What is expected: Within the records below is a range that opens at the line with "left eye: (20, 366)" and closes at the line with "right shoulder: (366, 379)". Return that range word for word, both ends included, and only that range.

Per-instance keypoint data:
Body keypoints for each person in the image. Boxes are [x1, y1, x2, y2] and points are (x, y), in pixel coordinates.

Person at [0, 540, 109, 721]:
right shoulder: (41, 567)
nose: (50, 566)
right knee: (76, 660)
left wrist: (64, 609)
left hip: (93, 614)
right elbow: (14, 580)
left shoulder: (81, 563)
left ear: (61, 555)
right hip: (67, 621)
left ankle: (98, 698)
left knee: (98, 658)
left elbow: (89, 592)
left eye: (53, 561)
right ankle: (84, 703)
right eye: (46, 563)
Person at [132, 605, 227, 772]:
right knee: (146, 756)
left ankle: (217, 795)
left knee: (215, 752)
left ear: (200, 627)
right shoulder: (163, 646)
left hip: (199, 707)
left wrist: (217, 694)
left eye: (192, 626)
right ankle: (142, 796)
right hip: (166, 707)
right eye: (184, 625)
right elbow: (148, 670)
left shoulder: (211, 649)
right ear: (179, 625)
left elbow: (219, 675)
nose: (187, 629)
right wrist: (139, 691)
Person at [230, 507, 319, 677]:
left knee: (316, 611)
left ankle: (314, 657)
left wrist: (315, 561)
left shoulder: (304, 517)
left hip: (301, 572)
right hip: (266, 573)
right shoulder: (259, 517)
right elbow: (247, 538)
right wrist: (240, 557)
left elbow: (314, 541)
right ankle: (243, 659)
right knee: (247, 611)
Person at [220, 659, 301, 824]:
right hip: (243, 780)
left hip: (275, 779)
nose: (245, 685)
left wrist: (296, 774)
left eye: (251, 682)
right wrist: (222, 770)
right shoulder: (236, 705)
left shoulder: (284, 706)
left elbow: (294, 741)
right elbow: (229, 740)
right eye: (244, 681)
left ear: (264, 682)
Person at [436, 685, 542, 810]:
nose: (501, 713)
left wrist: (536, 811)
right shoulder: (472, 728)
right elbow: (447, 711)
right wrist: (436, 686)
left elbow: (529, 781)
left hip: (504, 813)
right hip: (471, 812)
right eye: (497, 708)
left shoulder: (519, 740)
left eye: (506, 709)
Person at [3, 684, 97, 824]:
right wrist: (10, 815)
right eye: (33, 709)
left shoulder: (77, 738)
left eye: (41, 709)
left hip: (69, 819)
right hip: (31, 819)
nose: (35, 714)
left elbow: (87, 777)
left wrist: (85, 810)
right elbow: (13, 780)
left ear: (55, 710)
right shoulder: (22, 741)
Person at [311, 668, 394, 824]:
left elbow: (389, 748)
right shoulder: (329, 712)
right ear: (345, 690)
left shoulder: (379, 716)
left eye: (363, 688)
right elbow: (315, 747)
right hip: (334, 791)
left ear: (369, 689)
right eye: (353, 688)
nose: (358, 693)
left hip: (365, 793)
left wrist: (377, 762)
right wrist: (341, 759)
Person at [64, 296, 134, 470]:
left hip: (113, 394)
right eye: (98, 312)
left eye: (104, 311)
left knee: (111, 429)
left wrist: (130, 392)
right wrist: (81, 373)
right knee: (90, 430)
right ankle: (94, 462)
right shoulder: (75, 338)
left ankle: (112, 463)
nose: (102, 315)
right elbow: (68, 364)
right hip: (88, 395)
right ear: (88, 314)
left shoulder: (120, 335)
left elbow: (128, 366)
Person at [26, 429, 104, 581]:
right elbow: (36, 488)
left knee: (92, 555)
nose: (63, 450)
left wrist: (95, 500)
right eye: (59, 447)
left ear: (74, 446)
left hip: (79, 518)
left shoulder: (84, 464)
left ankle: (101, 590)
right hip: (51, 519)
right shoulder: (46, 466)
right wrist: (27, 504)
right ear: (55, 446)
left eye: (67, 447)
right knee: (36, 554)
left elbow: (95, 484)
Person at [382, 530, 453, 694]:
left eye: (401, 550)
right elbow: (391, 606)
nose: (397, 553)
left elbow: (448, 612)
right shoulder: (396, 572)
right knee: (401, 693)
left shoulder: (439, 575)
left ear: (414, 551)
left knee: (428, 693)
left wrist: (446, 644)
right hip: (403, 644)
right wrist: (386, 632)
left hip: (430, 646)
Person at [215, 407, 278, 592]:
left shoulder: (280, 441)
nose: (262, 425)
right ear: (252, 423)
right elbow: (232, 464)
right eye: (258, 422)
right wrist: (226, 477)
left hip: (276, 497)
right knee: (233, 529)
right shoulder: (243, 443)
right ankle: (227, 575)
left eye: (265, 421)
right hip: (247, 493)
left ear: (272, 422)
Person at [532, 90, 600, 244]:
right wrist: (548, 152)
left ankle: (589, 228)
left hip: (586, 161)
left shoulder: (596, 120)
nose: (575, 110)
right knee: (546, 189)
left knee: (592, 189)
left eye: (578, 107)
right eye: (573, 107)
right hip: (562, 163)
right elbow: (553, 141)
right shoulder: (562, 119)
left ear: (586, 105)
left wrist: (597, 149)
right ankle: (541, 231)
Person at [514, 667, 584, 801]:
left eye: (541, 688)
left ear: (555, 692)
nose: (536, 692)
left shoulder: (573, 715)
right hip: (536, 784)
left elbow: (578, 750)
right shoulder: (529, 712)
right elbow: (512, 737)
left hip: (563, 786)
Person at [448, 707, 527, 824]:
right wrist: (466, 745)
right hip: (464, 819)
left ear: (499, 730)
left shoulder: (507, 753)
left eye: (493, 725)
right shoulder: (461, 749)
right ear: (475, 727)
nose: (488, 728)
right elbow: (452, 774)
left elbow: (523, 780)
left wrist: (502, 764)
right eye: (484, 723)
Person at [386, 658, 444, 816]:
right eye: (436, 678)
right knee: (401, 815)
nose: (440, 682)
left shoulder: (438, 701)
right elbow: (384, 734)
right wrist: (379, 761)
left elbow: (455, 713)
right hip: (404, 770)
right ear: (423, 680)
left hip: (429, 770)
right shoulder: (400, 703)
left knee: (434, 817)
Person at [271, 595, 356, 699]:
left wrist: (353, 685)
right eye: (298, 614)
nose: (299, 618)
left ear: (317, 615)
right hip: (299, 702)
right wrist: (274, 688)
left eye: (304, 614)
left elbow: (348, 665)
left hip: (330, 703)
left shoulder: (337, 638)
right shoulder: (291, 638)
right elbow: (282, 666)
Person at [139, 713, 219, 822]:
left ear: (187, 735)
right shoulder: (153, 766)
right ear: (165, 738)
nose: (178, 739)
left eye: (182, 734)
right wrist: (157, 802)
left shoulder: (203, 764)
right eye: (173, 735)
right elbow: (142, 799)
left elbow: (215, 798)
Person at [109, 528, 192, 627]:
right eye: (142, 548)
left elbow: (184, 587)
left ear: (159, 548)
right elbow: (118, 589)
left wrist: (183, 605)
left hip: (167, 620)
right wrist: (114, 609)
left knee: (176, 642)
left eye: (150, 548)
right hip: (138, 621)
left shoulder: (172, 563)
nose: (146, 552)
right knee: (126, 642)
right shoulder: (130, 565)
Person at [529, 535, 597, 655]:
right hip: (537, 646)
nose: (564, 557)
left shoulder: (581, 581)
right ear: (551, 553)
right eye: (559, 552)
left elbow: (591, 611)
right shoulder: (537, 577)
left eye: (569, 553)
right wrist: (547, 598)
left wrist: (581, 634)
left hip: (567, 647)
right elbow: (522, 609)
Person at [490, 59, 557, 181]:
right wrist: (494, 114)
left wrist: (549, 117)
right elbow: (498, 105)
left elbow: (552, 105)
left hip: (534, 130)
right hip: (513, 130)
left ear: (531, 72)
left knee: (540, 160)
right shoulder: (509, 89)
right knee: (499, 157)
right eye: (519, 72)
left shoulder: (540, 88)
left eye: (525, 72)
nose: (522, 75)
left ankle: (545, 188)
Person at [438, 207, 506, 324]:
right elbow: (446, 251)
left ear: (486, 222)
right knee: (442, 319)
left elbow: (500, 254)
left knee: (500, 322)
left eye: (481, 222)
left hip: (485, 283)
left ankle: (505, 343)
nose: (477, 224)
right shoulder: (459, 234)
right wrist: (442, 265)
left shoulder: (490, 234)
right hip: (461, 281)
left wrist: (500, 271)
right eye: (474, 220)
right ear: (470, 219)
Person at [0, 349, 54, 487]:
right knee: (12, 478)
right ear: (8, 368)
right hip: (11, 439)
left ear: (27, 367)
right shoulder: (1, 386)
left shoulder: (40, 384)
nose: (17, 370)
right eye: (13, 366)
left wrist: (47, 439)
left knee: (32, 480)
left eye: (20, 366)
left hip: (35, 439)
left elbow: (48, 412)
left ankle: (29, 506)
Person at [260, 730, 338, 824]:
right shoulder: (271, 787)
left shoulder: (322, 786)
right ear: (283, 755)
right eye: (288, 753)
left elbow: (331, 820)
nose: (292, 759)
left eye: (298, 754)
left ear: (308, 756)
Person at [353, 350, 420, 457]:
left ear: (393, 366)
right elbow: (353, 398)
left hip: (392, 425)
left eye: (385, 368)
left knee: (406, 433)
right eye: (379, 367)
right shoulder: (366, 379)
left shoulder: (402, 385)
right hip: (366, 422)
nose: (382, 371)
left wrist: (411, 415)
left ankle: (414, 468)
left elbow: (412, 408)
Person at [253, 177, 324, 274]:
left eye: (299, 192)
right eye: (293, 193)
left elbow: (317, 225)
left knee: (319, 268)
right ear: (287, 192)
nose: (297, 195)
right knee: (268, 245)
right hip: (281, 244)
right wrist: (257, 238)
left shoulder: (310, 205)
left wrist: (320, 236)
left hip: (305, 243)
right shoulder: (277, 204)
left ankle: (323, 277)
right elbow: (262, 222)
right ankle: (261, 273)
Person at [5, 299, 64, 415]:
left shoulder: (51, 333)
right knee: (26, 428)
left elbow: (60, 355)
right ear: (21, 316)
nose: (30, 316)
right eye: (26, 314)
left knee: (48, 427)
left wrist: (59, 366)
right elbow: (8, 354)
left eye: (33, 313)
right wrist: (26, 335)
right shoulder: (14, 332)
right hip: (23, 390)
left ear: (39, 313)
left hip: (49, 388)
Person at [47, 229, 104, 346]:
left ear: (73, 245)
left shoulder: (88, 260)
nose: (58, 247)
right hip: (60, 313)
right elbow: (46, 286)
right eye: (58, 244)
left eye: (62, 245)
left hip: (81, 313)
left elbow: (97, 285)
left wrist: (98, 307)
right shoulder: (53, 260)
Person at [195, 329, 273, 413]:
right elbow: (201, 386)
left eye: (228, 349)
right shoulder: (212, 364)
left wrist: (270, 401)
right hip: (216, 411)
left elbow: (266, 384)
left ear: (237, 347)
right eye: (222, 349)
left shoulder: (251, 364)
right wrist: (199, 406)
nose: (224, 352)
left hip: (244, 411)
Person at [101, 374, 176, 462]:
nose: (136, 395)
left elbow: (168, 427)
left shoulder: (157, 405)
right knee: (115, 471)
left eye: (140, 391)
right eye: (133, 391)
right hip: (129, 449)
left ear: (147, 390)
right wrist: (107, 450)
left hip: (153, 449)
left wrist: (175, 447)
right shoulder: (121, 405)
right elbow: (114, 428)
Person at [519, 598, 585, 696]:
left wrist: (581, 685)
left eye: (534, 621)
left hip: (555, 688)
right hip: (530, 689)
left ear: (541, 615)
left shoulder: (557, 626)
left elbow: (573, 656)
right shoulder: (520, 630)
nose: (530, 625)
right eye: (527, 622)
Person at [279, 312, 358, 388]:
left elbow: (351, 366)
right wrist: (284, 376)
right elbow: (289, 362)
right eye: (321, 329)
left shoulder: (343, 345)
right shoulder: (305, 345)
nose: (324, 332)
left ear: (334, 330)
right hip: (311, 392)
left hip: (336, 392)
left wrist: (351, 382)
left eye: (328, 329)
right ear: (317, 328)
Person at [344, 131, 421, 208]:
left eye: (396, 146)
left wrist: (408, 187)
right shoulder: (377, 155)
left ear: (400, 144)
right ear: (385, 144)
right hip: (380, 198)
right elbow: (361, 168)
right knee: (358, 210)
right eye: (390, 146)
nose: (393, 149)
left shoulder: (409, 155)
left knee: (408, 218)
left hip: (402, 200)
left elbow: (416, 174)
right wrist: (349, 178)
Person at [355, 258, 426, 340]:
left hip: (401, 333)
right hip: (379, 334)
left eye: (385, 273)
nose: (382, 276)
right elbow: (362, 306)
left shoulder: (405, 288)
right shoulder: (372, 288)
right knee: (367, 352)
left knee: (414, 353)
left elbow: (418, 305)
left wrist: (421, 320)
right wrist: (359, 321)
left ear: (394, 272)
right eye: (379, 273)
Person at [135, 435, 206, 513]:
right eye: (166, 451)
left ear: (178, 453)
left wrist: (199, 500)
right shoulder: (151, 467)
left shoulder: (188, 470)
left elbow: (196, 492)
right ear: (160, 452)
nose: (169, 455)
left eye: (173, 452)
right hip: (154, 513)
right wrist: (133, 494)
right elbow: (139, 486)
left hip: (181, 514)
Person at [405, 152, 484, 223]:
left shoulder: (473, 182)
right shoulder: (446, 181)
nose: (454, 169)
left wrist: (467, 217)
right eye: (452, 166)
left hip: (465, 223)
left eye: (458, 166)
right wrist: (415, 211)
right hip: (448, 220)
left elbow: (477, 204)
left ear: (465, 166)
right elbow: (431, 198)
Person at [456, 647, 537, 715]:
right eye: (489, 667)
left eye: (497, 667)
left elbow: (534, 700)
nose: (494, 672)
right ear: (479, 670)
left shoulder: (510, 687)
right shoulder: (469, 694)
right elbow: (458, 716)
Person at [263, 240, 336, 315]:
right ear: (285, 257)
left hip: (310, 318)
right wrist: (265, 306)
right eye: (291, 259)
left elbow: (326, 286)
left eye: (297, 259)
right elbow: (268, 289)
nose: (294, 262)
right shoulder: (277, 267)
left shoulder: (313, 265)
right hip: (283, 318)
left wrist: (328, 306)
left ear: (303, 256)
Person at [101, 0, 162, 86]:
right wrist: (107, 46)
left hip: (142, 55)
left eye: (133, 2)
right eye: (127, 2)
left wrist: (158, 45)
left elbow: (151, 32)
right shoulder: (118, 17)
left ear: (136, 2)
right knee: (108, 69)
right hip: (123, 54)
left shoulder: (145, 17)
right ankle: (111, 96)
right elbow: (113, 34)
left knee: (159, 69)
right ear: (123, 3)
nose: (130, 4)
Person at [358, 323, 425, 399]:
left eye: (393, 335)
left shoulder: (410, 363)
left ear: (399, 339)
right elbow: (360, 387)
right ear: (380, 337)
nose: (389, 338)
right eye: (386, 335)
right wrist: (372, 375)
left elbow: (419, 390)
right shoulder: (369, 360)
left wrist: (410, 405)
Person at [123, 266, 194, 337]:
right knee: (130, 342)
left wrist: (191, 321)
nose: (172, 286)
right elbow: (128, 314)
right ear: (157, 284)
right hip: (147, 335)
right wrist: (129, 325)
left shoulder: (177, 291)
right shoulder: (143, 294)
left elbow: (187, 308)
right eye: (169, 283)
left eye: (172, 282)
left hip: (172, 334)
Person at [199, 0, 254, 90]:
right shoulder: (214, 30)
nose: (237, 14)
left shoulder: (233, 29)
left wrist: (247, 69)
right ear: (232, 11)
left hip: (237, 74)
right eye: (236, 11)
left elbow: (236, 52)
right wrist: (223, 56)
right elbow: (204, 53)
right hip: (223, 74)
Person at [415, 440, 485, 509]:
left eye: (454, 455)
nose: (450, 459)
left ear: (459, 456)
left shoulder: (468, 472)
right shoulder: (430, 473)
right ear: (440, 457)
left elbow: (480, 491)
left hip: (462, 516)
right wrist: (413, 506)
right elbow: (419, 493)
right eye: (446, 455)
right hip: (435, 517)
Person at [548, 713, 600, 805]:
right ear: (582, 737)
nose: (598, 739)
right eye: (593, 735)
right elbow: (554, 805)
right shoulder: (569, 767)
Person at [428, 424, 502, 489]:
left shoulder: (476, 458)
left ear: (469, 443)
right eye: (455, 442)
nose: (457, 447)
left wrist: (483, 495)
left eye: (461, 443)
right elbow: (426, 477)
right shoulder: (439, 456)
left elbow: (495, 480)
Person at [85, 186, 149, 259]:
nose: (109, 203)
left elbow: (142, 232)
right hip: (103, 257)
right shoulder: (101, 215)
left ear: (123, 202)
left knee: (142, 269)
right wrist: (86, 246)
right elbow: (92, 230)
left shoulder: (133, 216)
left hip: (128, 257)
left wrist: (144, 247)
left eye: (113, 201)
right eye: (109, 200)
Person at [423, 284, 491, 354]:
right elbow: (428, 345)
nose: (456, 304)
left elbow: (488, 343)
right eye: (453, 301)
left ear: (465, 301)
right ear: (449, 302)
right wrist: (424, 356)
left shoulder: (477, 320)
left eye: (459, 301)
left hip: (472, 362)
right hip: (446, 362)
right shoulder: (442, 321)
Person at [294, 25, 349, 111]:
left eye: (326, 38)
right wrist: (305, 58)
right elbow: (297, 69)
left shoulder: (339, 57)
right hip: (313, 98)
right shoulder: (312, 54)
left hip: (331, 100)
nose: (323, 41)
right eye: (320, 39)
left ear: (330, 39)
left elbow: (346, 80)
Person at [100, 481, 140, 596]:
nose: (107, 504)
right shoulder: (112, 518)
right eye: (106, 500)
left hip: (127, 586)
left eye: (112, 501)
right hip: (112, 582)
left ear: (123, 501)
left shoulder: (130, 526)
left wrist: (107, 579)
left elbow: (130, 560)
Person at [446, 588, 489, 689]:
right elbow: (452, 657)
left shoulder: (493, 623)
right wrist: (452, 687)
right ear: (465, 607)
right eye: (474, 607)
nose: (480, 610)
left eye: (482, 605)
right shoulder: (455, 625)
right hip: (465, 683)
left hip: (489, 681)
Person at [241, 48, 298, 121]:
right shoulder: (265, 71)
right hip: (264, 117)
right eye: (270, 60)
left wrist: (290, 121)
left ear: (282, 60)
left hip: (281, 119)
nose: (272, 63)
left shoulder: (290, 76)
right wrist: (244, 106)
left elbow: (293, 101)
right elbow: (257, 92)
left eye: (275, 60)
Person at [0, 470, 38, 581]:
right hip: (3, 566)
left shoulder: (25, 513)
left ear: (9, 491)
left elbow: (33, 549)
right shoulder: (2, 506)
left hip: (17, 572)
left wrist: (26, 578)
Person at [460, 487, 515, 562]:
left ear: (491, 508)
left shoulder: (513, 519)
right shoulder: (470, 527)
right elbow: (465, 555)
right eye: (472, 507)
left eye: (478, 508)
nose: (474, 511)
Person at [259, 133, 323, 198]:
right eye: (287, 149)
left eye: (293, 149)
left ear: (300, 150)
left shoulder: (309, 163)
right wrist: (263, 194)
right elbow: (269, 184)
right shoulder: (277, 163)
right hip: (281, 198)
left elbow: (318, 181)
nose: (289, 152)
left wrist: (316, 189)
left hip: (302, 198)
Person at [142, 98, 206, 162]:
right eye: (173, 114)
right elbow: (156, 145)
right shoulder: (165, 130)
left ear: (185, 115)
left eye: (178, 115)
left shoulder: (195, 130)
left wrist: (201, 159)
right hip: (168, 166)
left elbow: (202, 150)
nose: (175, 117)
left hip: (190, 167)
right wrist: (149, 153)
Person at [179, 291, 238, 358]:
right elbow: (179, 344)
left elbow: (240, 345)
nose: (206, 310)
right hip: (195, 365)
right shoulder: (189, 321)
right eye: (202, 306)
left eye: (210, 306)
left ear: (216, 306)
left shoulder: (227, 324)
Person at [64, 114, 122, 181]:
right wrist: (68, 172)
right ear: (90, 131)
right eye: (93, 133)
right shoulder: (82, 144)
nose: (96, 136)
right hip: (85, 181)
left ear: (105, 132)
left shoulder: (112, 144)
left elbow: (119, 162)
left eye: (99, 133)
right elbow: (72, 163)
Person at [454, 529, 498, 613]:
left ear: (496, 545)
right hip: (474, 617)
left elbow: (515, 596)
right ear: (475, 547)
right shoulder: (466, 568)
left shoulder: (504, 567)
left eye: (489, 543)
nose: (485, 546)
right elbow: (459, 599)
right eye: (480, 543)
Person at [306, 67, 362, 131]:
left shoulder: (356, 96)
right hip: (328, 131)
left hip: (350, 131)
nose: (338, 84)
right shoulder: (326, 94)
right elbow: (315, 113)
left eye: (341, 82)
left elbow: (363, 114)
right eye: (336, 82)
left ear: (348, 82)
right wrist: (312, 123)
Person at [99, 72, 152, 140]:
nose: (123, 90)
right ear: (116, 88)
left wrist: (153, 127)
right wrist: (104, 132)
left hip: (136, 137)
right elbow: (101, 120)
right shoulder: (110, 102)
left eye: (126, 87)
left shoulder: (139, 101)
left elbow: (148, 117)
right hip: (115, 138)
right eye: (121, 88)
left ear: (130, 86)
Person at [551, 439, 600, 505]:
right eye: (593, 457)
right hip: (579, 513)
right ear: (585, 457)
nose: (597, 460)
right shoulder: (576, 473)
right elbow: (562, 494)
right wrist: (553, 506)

Problem solution:
left eye: (20, 366)
left hip: (35, 439)
left elbow: (48, 412)
left ankle: (29, 506)
Person at [260, 730, 338, 824]:
right shoulder: (271, 787)
left shoulder: (322, 786)
right ear: (283, 755)
right eye: (288, 753)
left elbow: (331, 820)
nose: (292, 759)
left eye: (298, 754)
left ear: (308, 756)
Person at [353, 350, 420, 457]:
left ear: (393, 366)
right elbow: (353, 398)
left hip: (392, 425)
left eye: (385, 368)
left knee: (406, 433)
right eye: (379, 367)
right shoulder: (366, 379)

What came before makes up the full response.